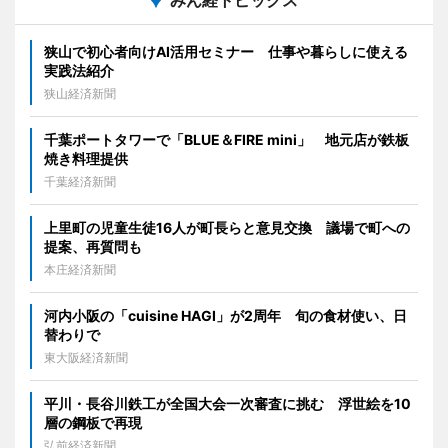
狭山で初心者向けAI活用セミナー 仕事や暮らしに使える
実践法紹介
狭山経済新聞
千葉ポートタワーで「BLUE＆FIRE mini」 地元店が鉄板
焼き料理提供
千葉経済新聞
上里町の児童生徒16人が町長らと意見交換 議場で町への
提案、再質問も
本庄経済新聞
河内小阪の「cuisine HAGI」が2周年 旬の食材使い、日
替わりで
東大阪経済新聞
平川・長谷川鉄工が全国大会一次審査に挑む 浮世絵を10
層の鋼板で再現
弘前経済新聞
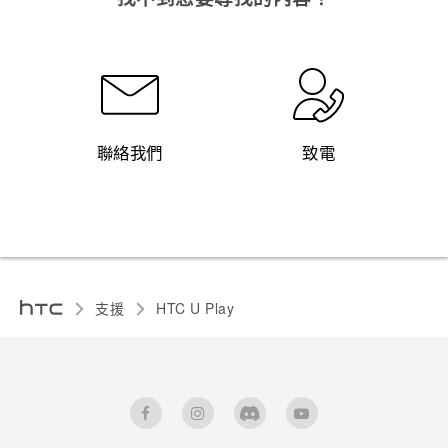
聯絡我們
致電
支援
HTC U Play‎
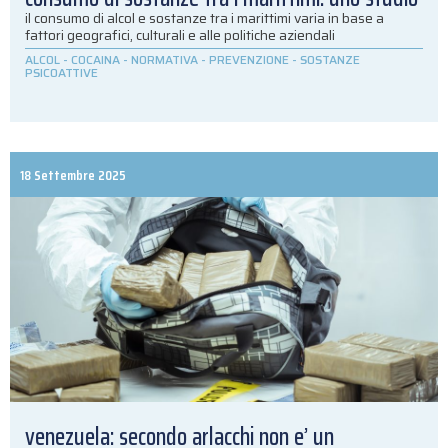
il consumo di alcol e sostanze tra i marittimi varia in base a
fattori geografici, culturali e alle politiche aziendali
ALCOL
-
COCAINA
-
NORMATIVA
-
PREVENZIONE
-
SOSTANZE
PSICOATTIVE
18 Settembre 2025
venezuela: secondo arlacchi non e’ un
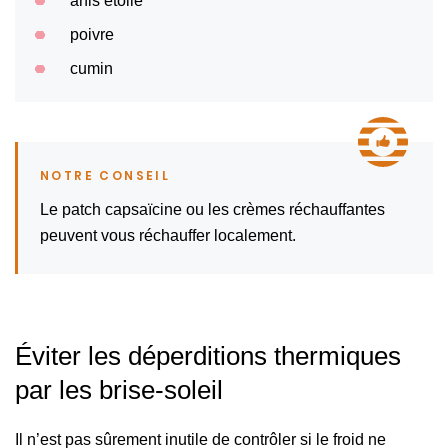
anis étoilé
poivre
cumin
Le patch capsaïcine ou les crèmes réchauffantes
peuvent vous réchauffer localement.
Éviter les déperditions thermiques
par les brise-soleil
Il n’est pas sûrement inutile de contrôler si le froid ne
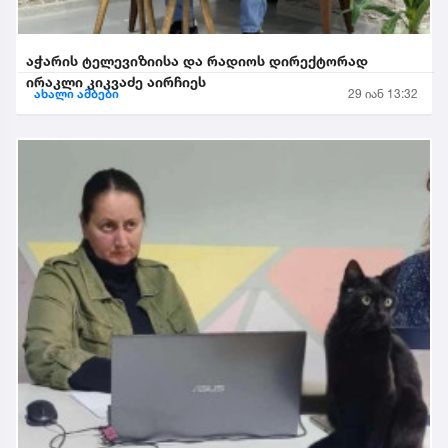
აჭარის ტელევიზიისა და რადიოს დირექტორად
ირაკლი კიკვაძე აირჩიეს
ახალი ამბები
29 იან 13:32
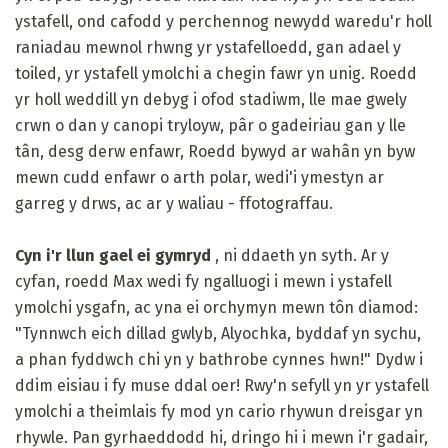
ystafell, ond cafodd y perchennog newydd waredu'r holl
raniadau mewnol rhwng yr ystafelloedd, gan adael y
toiled, yr ystafell ymolchi a chegin fawr yn unig. Roedd
yr holl weddill yn debyg i ofod stadiwm, lle mae gwely
crwn o dan y canopi tryloyw, pâr o gadeiriau gan y lle
tân, desg derw enfawr, Roedd bywyd ar wahân yn byw
mewn cudd enfawr o arth polar, wedi'i ymestyn ar
garreg y drws, ac ar y waliau - ffotograffau.
Cyn i'r llun gael ei gymryd
, ni ddaeth yn syth. Ar y
cyfan, roedd Max wedi fy ngalluogi i mewn i ystafell
ymolchi ysgafn, ac yna ei orchymyn mewn tôn diamod:
"Tynnwch eich dillad gwlyb, Alyochka, byddaf yn sychu,
a phan fyddwch chi yn y bathrobe cynnes hwn!" Dydw i
ddim eisiau i fy muse ddal oer! Rwy'n sefyll yn yr ystafell
ymolchi a theimlais fy mod yn cario rhywun dreisgar yn
rhywle. Pan gyrhaeddodd hi, dringo hi i mewn i'r gadair,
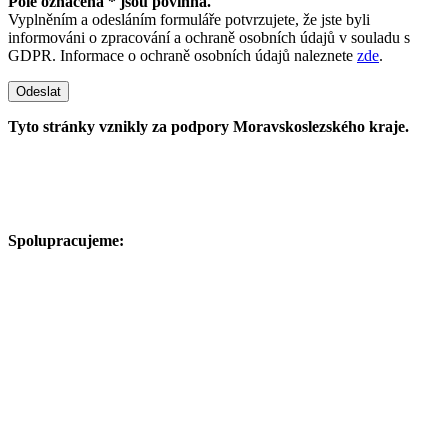
Pole označena * jsou povinná.
Vyplněním a odesláním formuláře potvrzujete, že jste byli
informováni o zpracování a ochraně osobních údajů v souladu s
GDPR. Informace o ochraně osobních údajů naleznete
zde
.
Odeslat
Tyto stránky vznikly za podpory Moravskoslezského kraje.
Spolupracujeme:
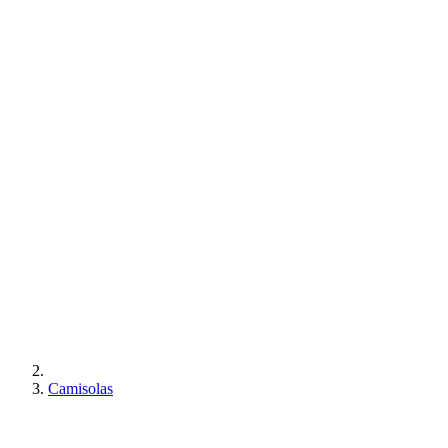
Camisolas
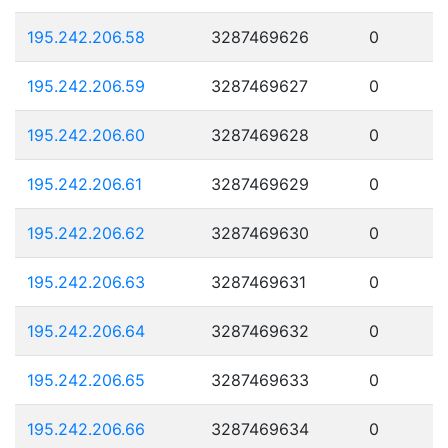
195.242.206.58
3287469626
0
195.242.206.59
3287469627
0
195.242.206.60
3287469628
0
195.242.206.61
3287469629
0
195.242.206.62
3287469630
0
195.242.206.63
3287469631
0
195.242.206.64
3287469632
0
195.242.206.65
3287469633
0
195.242.206.66
3287469634
0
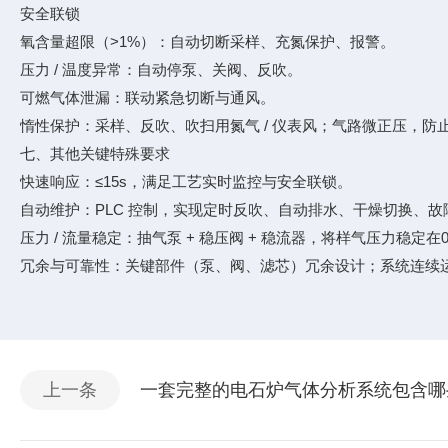
安全联锁
氧含量超限（>1%）：自动切断采样、充氮保护、报警。
压力 / 温度异常：自动停泵、关阀、反吹。
可燃气体泄漏：联动紧急切断与通风。
惰性保护：采样、反吹、吹扫用氮气 / 仪表风；气路微正压，防
七、其他关键特殊要求
快速响应：≤15s，满足工艺实时监控与安全联锁。
自动维护：PLC 控制，实现定时反吹、自动排水、干燥切换、
压力 / 流量稳定：抽气泵 + 稳压阀 + 稳流器，将样气压力稳定在0.0
冗余与可靠性：关键部件（泵、阀、滤芯）冗余设计；系统连续运行≥8
上一条
一套完整的电石炉气体分析系统包含哪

--- --- ---

■ ABOUT THIS EXERCISE
The exact lines from the beginning of the data through the one that contains "raniadau mewnol rhwng" must be given again, both ends included, and pictures must be left out.

■ RESULT FOR THIS TASK
狭山で初心者向けAI活用セミナー 仕事や暮らしに使える
実践法紹介
狭山経済新聞
千葉ポートタワーで「BLUE＆FIRE mini」 地元店が鉄板
焼き料理提供
千葉経済新聞
上里町の児童生徒16人が町長らと意見交換 議場で町への
提案、再質問も
本庄経済新聞
河内小阪の「cuisine HAGI」が2周年 旬の食材使い、日
替わりで
東大阪経済新聞
平川・長谷川鉄工が全国大会一次審査に挑む 浮世絵を10
層の鋼板で再現
弘前経済新聞
聯絡我們
致電
支援
HTC U Play‎
il consumo di alcol e sostanze tra i marittimi varia in base a
fattori geografici, culturali e alle politiche aziendali
ALCOL
-
COCAINA
-
NORMATIVA
-
PREVENZIONE
-
SOSTANZE
PSICOATTIVE
18 Settembre 2025
venezuela: secondo arlacchi non e’ un
anis étoilé
poivre
cumin
Le patch capsaïcine ou les crèmes réchauffantes
peuvent vous réchauffer localement.
Éviter les déperditions thermiques
par les brise-soleil
Il n’est pas sûrement inutile de contrôler si le froid ne
აჭარის ტელევიზიისა და რადიოს დირექტორად
ირაკლი კიკვაძე აირჩიეს
ახალი ამბები
29 იან 13:32
ystafell, ond cafodd y perchennog newydd waredu'r holl
raniadau mewnol rhwng yr ystafelloedd, gan adael y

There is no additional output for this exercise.